▶ **问题**:
- 1) 原样输出阴影面积题目页面中从"Total Submission(s): 497    Accepted"起一直到"you solve it?"为止的全部内容。
- 2) 把阴影面积题目页面中的句子"Give you the side length of the square L, you need to calculate the shaded area in the picture."翻译成中文。

Hard problem

Hard problem

Time Limit: 2000/1000 MS (Java/Others)    Memory Limit: 65536/65536 K (Java/Others)
Total Submission(s): 497    Accepted Submission(s): 326

Problem Description

cjj is fun with math problem. One day he found a Olympic Mathematics problem for primary school students. It is too difficult for cjj. Can you solve it?


Give you the side length of the square L, you need to calculate the shaded area in the picture.

The full circle is the inscribed circle of the square, and the center of two quarter circle is the vertex of square, and its radius is the length of the square.

 

Input

The first line contains a integer T(1<=T<=10000), means the number of the test case. Each case contains one line with integer l(1<=l<=10000).

 

Output

For each test case, print one line, the shade area in the picture. The answer is round to two digit.

 

Sample Input

11

 

Sample Output

0.29

给出正方形边长L。BD为圆的半径为L/2，BA为正方形对角线的1/2，AD为1/4圆AEF的半径为L，则能根据余弦定理求出∠a，进而求出∠b，进而求出扇形ACD的面积以及三角形ABD的面积。用扇形ACD的面积减去两倍的三角形ABD的面积为饼BCD的面积。然后根据三角形ABD的三边求得∠c，进而求得∠d，进而求得以B为圆心的扇形BCD的面积，然后用扇形BCD的面积减去饼BCD的面积即为阴影部分的面积，然后乘以2即可。

#include<iostream>
#include<cstdio>
#include<cstring>
#include<algorithm>
#include<queue>
#include<vector>
#include<cmath>
#include<string>
#define LL long long
using namespace std;
double pi=acos(-1);
const int maxn=1000;
int a[maxn],b[maxn];

int main()
{
    int cases;
    double r;
    scanf("%d",&cases);
    while(cases--)
    {
       cin >> r;
       double s1 = 2* sqrt(7)/16 * r *r; // 两个三角形的面积
       double a = sqrt(7)*5/16;
       double s2 = asin(a)/(2*pi) * pi * r * r; // 大扇形面积
       double b = sqrt(7)/4;
       double s3 = (pi-asin(b))/(2*pi) * pi * (r/2) * (r/2); //小扇形面积
       printf("%.2lf\n", 2*(s3+s1-s2) );
    }
    return 0;
}

▶ **提取条目**:
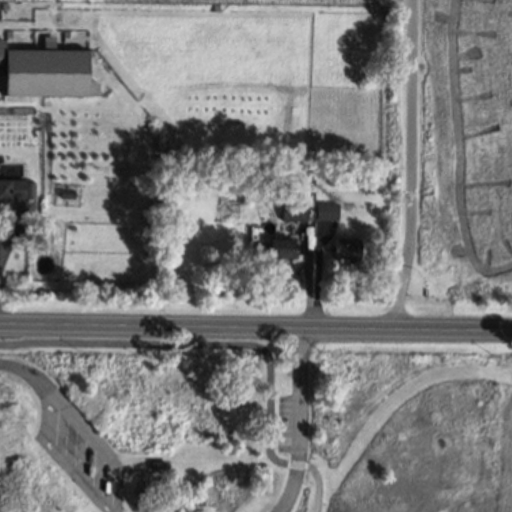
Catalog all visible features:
building: (46, 71)
building: (47, 72)
road: (412, 165)
building: (18, 189)
building: (327, 211)
road: (7, 238)
building: (347, 247)
building: (282, 248)
road: (255, 328)
road: (201, 343)
road: (394, 395)
road: (301, 422)
parking lot: (284, 424)
road: (41, 434)
parking lot: (80, 453)
road: (317, 483)
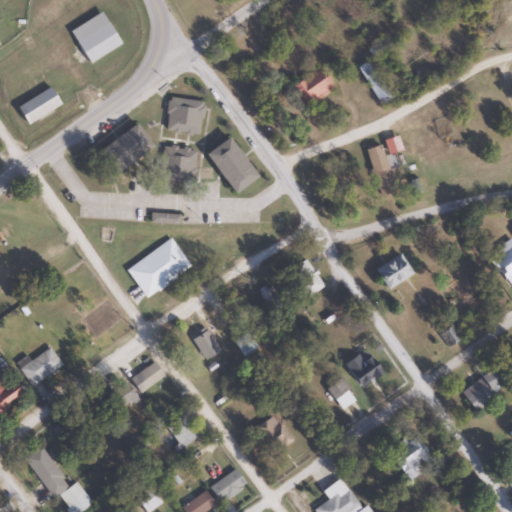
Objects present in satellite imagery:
park: (201, 12)
road: (161, 36)
building: (93, 37)
road: (208, 39)
building: (371, 82)
building: (310, 87)
building: (36, 105)
road: (394, 109)
building: (182, 116)
road: (75, 128)
building: (122, 149)
building: (175, 164)
building: (228, 165)
railway: (255, 168)
building: (378, 170)
building: (163, 218)
road: (338, 261)
building: (503, 263)
building: (157, 268)
building: (390, 272)
road: (239, 278)
building: (305, 278)
building: (270, 300)
road: (140, 320)
building: (448, 336)
building: (203, 343)
building: (243, 345)
building: (39, 366)
building: (361, 368)
building: (145, 377)
building: (480, 391)
building: (340, 393)
building: (8, 396)
building: (120, 397)
road: (380, 415)
building: (180, 431)
building: (271, 435)
building: (408, 456)
building: (51, 478)
building: (510, 484)
building: (225, 486)
road: (15, 491)
building: (335, 499)
building: (146, 500)
building: (197, 504)
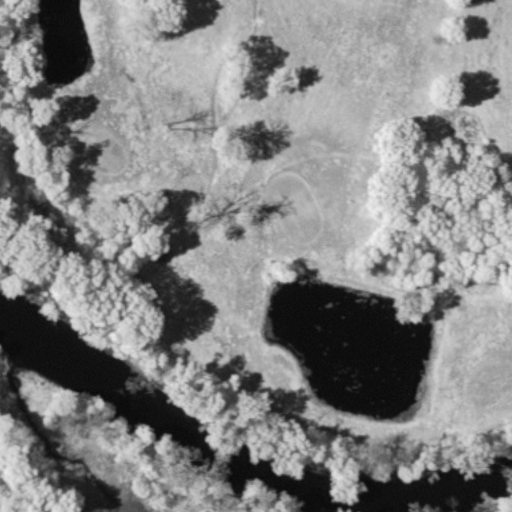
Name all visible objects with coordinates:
park: (285, 201)
river: (241, 463)
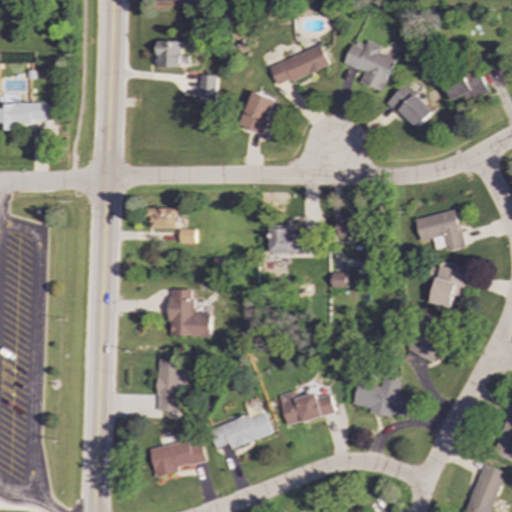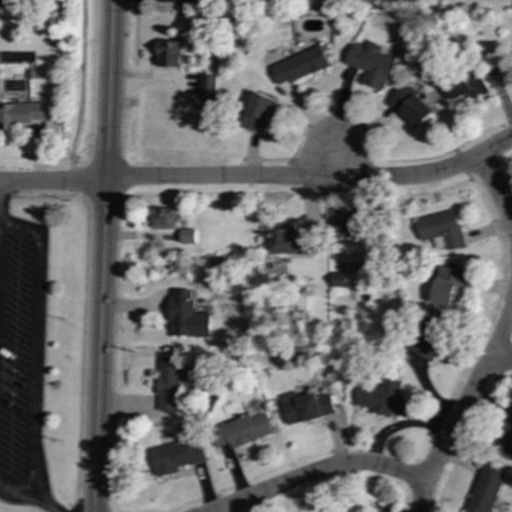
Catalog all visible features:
building: (202, 1)
building: (202, 1)
building: (2, 4)
building: (2, 4)
building: (370, 64)
building: (371, 64)
building: (299, 65)
building: (299, 66)
building: (465, 83)
building: (465, 83)
building: (207, 87)
building: (208, 88)
road: (81, 91)
building: (410, 106)
building: (411, 106)
building: (257, 112)
building: (257, 112)
building: (20, 113)
building: (20, 114)
road: (333, 163)
road: (427, 175)
road: (166, 179)
building: (161, 216)
building: (162, 217)
road: (2, 225)
building: (348, 226)
building: (348, 226)
building: (441, 228)
building: (441, 229)
building: (188, 236)
building: (188, 236)
building: (290, 242)
building: (291, 242)
road: (103, 256)
building: (339, 279)
building: (340, 279)
building: (448, 285)
building: (449, 286)
road: (34, 315)
building: (187, 316)
building: (188, 316)
building: (428, 337)
building: (428, 338)
road: (500, 338)
road: (502, 359)
building: (169, 385)
building: (169, 385)
building: (381, 397)
building: (382, 398)
building: (304, 406)
building: (305, 407)
building: (242, 430)
building: (242, 430)
building: (507, 440)
building: (506, 441)
building: (177, 456)
building: (177, 456)
road: (318, 471)
road: (31, 475)
building: (486, 489)
building: (486, 489)
road: (40, 503)
building: (340, 511)
building: (341, 511)
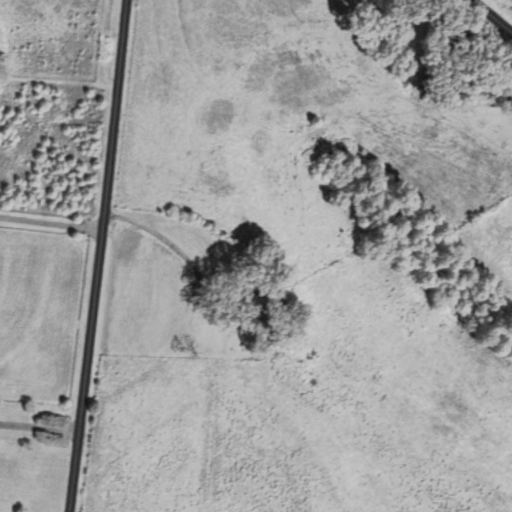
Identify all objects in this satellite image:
road: (493, 15)
road: (51, 222)
road: (182, 253)
road: (99, 256)
building: (249, 311)
road: (39, 426)
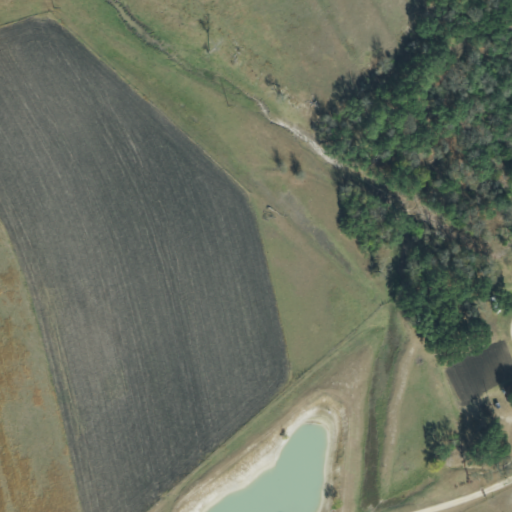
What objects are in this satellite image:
road: (479, 496)
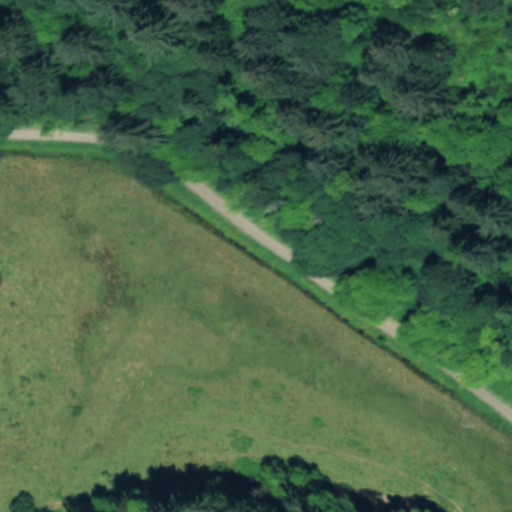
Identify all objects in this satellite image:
road: (267, 243)
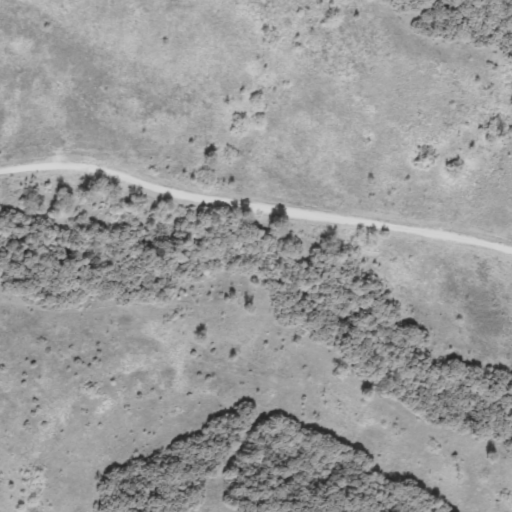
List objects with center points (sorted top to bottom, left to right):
road: (255, 201)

▶ **解答**:
- 1)
Total Submission(s): 497    Accepted Submission(s): 326

Problem Description

cjj is fun with math problem. One day he found a Olympic Mathematics problem for primary school students. It is too difficult for cjj. Can you solve it?

- 2) 给定正方形的边长L，你需要计算图中阴影部分的面积。